(STUDY TEXT Opens)

In this article Alex and Neil from Madras College give a generalisation of the Three By One problem. See also the article by the same authors, 8 Methods for 'Three by One' which, as the title suggests, brilliantly solves the same problem using 8 different topics in mathematics thus exemplifying the unity of the subject.

Diagram of rectangle
Given a rectangle of dimensions 1 by $n$, for each angle, $\alpha_m$ where $m$ is a positive integer, are there two other angles $\alpha_p$ and $\alpha_q$ whose sum is equal to $\alpha_m$?
Now \begin{eqnarray} \alpha_m & = & \tan^{-1}(1/m)\\ \alpha_p & = & \tan^{-1}(1/p)\\ \alpha_q & = & \tan^{-1}(1/q) \end{eqnarray} Using an exhaustive search for each $m$ from 1 to 12 the $(p,q)$ which satisfy this are:

1 2 3 4 5 6 7 8 9 10 11 12
( p , q ) pairs (2,3) (3,7) (4,13) (5,21) (6,31) (7,43) (8,57) (9,73) (10,91) (11,111) (12,133) (13,157)
(3,2) (5,8) (7,18) (9,32) (13,21) (11,50) (13,72)

(STUDY TEXT Closes)
(DATA EXCERPTS Opens)

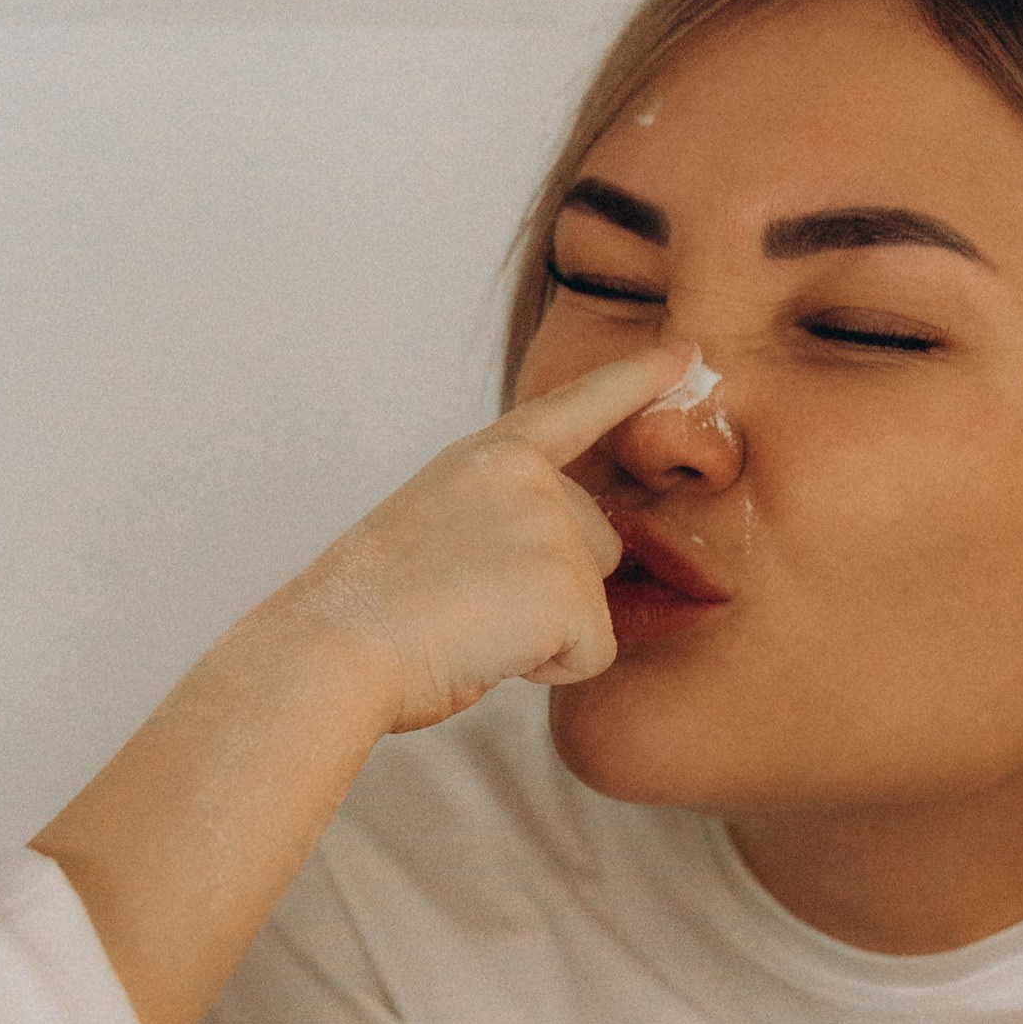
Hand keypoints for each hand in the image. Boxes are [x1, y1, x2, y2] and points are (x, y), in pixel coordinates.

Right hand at [278, 345, 684, 735]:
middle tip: (468, 604)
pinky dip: (549, 670)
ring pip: (599, 601)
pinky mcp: (569, 586)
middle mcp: (528, 476)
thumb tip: (554, 573)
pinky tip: (487, 651)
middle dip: (558, 590)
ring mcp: (553, 526)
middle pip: (602, 544)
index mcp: (487, 456)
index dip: (637, 379)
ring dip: (549, 632)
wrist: (334, 646)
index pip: (577, 408)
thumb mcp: (440, 529)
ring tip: (471, 626)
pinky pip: (593, 653)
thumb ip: (503, 522)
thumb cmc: (370, 609)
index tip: (687, 353)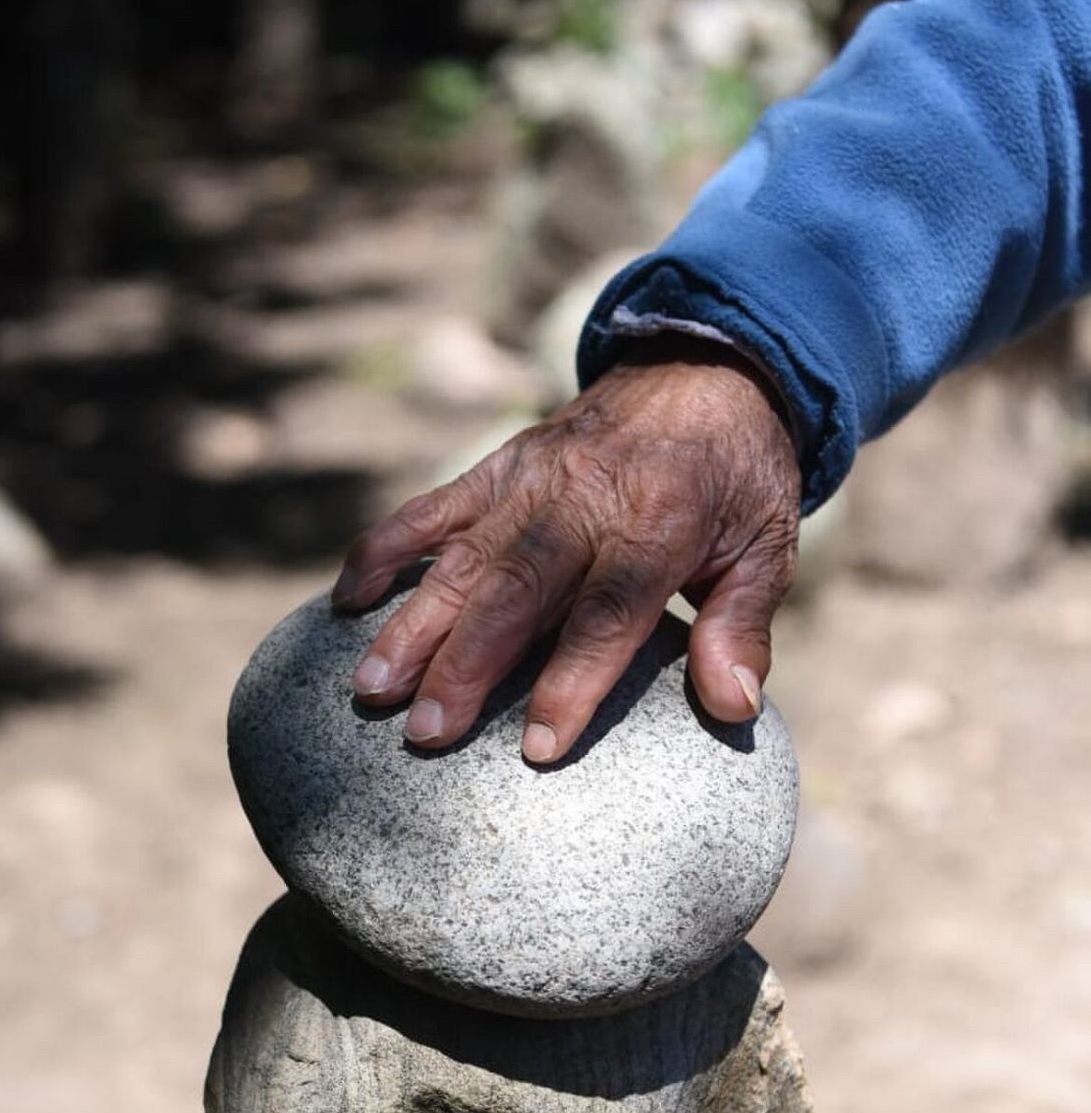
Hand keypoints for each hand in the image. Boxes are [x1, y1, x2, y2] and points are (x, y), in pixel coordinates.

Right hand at [333, 337, 799, 761]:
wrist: (706, 365)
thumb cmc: (736, 479)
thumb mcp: (768, 546)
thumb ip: (741, 626)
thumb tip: (732, 708)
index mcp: (660, 521)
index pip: (608, 610)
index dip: (571, 679)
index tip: (538, 746)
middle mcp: (585, 498)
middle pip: (516, 589)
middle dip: (465, 664)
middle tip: (424, 733)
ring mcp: (532, 479)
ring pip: (463, 558)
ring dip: (412, 624)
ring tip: (370, 688)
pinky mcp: (498, 466)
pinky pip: (431, 508)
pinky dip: (384, 549)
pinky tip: (345, 601)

(DATA EXCERPTS Closes)

_WHAT TO DO_:
A - Reproduce the passage of the article on the Three By One problem between "In this article" and "of the subject.", inclusive.
B - Decide whether each statement below agrees with the article on the Three By One problem, answering yes or no and quoting the deciding words from it: (i) The authors of the article are from Madras College. (ii) The other article by the same authors solves the problem using 8 different topics in mathematics. (iii) The exhaustive search covered each m from 1 to 20.
C - Carry on the article on the Three By One problem from the point where it stops.

_OUTPUTS IN ORDER_:
A -
In this article Alex and Neil from Madras College give a generalisation of the Three By One problem. See also the article by the same authors, 8 Methods for 'Three by One' which, as the title suggests, brilliantly solves the same problem using 8 different topics in mathematics thus exemplifying the unity of the subject.

B -
(i) Yes: "Alex and Neil from Madras College"
(ii) Yes: "brilliantly solves the same problem using 8 different topics in mathematics"
(iii) No: "from 1 to 12"

C -
Now, using the tan angle sum formula: \begin{eqnarray} \alpha_m = \alpha_p + \alpha_q & \Rightarrow &\tan^{-1}(1/m)= \tan^{-1}(1/p)+ \tan^{-1}(1/q)\\ & \Rightarrow &\tan(\tan^{-1}(1/m))= \tan(\tan^{-1}(1/p)+ \tan^{-1}(1/q))\\ & \Rightarrow & {1\over m} = {(1/p)+ (1/q)\over 1 - (1/pq)}\\ & \Rightarrow & {1\over m} = {p + q \over pq - 1}\\ & \Rightarrow & q = {mp + 1 \over p - m} \end{eqnarray} If $p$ and $q$ satisfy this diophantine equation then these will be solutions to the above question for $\alpha_m$.

Conjecture 1:

For all $m$ there exists at least one solution where $p = m + 1$.


To find a solution, use: $$q = {mp+1\over p - m}.$$ When $p = m+1$ $$q = m^2+ m +1.$$ Since $p$ and $q$ are integers there are two angles in the extended diagram which add up to $\alpha_m$.